# Deep Learning – Common Terminology

Before diving into neural networks, it’s important to understand some **core terms** that frequently appear in deep learning discussions.  
These concepts are explained visually and intuitively in the reference video, and the notes below follow the same flow.

---

## Perceptron

A **perceptron** is the **simplest form of a neural network** — it consists of just **one neuron**.

It:
- Takes multiple **inputs**
- Multiplies them with **weights**
- Adds a **bias**
- Passes the result through an **activation function**

The perceptron then makes a **binary decision**, such as classifying an output as **0 or 1**, similar to the demonstration shown in the video.

---

## Neural Network

A **neural network** is a collection of **interconnected perceptrons (neurons)** organized into layers.

Each layer:
- Applies **weights**
- Adds **biases**
- Uses **activation functions** to transform inputs

A **deep neural network** contains **multiple hidden layers**, allowing it to learn and model **complex patterns**, as illustrated layer-by-layer in the video.

---

## Hyperparameters

**Hyperparameters** are values that are **set before training begins**.  
They are **not learned from the data**, but they strongly influence how learning happens.

Common hyperparameters include:

- **Learning rate** – Controls how much weights are updated
- **Number of epochs** – How many times the full dataset is used
- **Batch size** – Number of samples processed before weight updates
- **Number of layers or neurons** – Defines the network’s structure

These are tuned experimentally, just like shown in the training walkthrough in the video.

---

## Learning Rate (η)

The **learning rate (η)** controls **how much the model adjusts its weights** after each training step.

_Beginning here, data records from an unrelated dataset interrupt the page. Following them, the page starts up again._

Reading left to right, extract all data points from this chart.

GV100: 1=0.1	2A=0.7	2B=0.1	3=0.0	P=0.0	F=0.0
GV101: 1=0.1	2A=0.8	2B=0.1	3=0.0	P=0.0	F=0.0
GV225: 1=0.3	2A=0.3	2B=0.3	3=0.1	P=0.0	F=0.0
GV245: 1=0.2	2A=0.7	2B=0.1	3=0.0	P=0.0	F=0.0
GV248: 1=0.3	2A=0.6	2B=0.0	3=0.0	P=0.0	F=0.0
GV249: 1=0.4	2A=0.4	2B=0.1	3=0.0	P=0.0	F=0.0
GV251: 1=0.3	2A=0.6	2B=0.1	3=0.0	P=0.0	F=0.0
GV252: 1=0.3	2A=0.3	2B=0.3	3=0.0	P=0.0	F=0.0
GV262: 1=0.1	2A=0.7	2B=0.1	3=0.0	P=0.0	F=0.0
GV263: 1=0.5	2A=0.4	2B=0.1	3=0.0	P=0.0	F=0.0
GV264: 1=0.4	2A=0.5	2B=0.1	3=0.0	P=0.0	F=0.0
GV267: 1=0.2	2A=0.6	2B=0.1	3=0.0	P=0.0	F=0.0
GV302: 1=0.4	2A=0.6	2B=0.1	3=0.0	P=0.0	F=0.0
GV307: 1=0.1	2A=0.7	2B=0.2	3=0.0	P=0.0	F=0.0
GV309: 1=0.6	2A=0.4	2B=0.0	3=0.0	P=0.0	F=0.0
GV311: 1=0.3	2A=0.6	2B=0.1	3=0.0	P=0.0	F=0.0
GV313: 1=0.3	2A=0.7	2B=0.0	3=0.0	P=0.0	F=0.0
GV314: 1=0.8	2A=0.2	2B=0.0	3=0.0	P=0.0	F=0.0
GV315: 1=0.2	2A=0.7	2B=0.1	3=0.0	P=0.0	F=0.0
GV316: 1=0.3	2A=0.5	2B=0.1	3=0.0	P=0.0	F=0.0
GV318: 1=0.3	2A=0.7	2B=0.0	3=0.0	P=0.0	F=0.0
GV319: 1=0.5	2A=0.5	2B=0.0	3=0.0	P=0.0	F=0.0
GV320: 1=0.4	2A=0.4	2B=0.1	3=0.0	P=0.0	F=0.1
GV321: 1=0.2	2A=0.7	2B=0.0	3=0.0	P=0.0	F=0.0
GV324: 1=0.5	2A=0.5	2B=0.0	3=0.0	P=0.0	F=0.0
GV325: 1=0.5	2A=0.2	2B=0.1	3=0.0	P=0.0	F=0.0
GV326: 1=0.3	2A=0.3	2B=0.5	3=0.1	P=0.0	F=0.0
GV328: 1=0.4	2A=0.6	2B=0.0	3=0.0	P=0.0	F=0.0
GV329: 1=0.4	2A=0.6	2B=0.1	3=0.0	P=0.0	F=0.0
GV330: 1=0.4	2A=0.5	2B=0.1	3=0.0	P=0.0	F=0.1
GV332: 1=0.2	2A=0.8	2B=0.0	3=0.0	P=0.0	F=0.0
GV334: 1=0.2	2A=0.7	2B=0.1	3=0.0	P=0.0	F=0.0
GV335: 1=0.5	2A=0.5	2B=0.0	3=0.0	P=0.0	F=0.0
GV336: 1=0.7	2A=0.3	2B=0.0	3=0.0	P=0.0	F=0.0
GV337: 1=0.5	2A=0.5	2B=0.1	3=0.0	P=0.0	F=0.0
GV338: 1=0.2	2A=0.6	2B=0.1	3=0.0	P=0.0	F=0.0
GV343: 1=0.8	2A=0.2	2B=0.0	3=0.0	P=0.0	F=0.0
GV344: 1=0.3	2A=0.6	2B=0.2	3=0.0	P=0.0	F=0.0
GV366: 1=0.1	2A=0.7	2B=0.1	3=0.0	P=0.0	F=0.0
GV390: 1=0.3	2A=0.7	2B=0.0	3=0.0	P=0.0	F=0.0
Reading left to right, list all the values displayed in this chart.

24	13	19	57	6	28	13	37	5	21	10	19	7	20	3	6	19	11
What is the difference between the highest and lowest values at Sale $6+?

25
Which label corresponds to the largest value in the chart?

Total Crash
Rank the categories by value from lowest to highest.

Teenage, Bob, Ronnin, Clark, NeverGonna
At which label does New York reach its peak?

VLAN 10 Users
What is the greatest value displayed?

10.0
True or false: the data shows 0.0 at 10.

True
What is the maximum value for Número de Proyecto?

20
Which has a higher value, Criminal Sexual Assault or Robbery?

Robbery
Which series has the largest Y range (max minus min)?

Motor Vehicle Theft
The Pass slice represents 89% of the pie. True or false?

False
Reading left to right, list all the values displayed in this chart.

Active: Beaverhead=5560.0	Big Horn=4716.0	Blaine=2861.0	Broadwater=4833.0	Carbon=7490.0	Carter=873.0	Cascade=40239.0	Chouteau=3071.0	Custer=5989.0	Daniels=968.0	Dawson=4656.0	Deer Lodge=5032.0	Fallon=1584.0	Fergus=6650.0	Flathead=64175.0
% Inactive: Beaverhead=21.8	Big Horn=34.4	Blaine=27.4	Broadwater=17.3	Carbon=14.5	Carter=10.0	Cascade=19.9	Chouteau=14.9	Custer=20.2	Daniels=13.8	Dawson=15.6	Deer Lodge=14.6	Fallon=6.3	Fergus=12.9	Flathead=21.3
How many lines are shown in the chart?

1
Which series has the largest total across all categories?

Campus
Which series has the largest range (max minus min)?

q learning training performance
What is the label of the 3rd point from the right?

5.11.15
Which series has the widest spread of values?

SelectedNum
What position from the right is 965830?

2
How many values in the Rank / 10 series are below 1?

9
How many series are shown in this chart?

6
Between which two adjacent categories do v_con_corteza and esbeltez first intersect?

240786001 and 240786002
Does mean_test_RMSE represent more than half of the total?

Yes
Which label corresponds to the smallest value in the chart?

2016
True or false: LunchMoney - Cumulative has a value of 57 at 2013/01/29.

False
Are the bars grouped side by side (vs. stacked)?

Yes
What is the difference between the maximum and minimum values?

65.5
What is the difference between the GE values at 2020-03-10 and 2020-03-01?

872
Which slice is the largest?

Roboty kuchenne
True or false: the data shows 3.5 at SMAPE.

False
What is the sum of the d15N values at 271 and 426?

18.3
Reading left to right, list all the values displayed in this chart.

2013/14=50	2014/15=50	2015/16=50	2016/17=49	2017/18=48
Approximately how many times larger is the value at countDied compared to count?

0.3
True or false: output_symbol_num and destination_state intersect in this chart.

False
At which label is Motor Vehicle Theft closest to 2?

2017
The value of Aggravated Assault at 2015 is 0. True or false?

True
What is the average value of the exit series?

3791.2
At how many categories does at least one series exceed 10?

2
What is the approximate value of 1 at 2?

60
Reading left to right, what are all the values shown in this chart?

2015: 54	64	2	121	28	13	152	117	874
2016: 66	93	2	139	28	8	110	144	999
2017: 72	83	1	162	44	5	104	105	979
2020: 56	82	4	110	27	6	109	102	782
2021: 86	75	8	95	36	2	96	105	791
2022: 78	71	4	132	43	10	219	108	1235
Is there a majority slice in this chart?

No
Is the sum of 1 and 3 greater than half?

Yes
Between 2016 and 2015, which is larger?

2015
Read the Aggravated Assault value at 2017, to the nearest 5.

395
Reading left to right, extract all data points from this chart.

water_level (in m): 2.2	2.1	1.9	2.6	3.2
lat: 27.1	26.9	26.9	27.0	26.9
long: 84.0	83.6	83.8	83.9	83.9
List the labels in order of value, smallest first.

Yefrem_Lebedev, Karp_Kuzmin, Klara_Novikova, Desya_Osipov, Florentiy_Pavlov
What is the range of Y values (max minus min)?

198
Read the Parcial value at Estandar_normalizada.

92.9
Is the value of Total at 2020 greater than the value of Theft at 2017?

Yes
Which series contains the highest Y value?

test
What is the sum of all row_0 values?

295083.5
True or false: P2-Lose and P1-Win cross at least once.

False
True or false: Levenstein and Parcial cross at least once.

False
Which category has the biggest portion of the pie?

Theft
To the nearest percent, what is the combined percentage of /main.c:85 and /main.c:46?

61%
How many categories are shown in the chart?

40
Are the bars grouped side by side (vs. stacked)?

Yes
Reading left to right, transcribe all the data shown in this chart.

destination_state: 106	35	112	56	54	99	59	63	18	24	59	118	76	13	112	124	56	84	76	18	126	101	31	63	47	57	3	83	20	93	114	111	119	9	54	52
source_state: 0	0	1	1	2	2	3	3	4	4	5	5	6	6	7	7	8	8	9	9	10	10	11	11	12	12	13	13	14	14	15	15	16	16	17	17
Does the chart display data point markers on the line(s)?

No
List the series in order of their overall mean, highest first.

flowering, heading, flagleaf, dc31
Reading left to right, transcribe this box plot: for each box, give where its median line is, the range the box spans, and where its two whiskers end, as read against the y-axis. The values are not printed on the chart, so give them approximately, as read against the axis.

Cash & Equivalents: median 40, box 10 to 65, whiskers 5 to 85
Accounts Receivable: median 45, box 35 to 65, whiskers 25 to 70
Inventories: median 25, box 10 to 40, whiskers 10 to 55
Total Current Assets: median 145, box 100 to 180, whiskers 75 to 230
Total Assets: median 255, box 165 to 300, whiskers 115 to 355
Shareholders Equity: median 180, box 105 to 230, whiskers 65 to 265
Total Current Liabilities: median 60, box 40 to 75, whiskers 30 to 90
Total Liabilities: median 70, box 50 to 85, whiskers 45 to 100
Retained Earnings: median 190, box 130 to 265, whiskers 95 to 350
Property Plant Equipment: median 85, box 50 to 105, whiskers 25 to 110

- Too **high** → model may overshoot the optimal solution
- Too **low** → training becomes very slow

The video visually demonstrates how different learning rates affect convergence.

---

## Training

**Training** is the phase where the model **learns from data**.

During training:
- The model makes predictions
- Errors are calculated by comparing predictions with actual outputs
- Weights are updated to reduce these errors

This iterative learning process is shown clearly in the training loop explained in the video.

---

## Backpropagation

**Backpropagation** is the algorithm used to **update weights** in a neural network.

It works by:
- Computing the **error (loss)**
- Calculating **gradients** using the **chain rule**
- Propagating the error **backwards** through the network

This allows the model to **learn from its mistakes**, exactly as visualized step-by-step in the video.

---

## Inference

**Inference** is the phase where a **trained model** is used to make predictions on **new, unseen data**.

- No learning happens here
- Weights remain fixed
- The model only performs forward computation

The video highlights this difference between training and inference clearly.

---

## Activation Function

An **activation function** introduces **non-linearity** into the network, enabling it to learn complex relationships.

Common activation functions include:

- **ReLU (Rectified Linear Unit)**
- **Sigmoid** – outputs values between 0 and 1
- **Tanh** – outputs values between -1 and 1

While early perceptrons used a **step function**, modern neural networks primarily use **ReLU**, as shown in the video examples.

---

## Epoch

An **epoch** means **one complete pass** through the entire training dataset.

- Models are trained for **multiple epochs**
- Each epoch helps refine the learned patterns
- More epochs generally improve learning (up to a point)

This repeated learning cycle is demonstrated clearly in the training timeline shown in the video.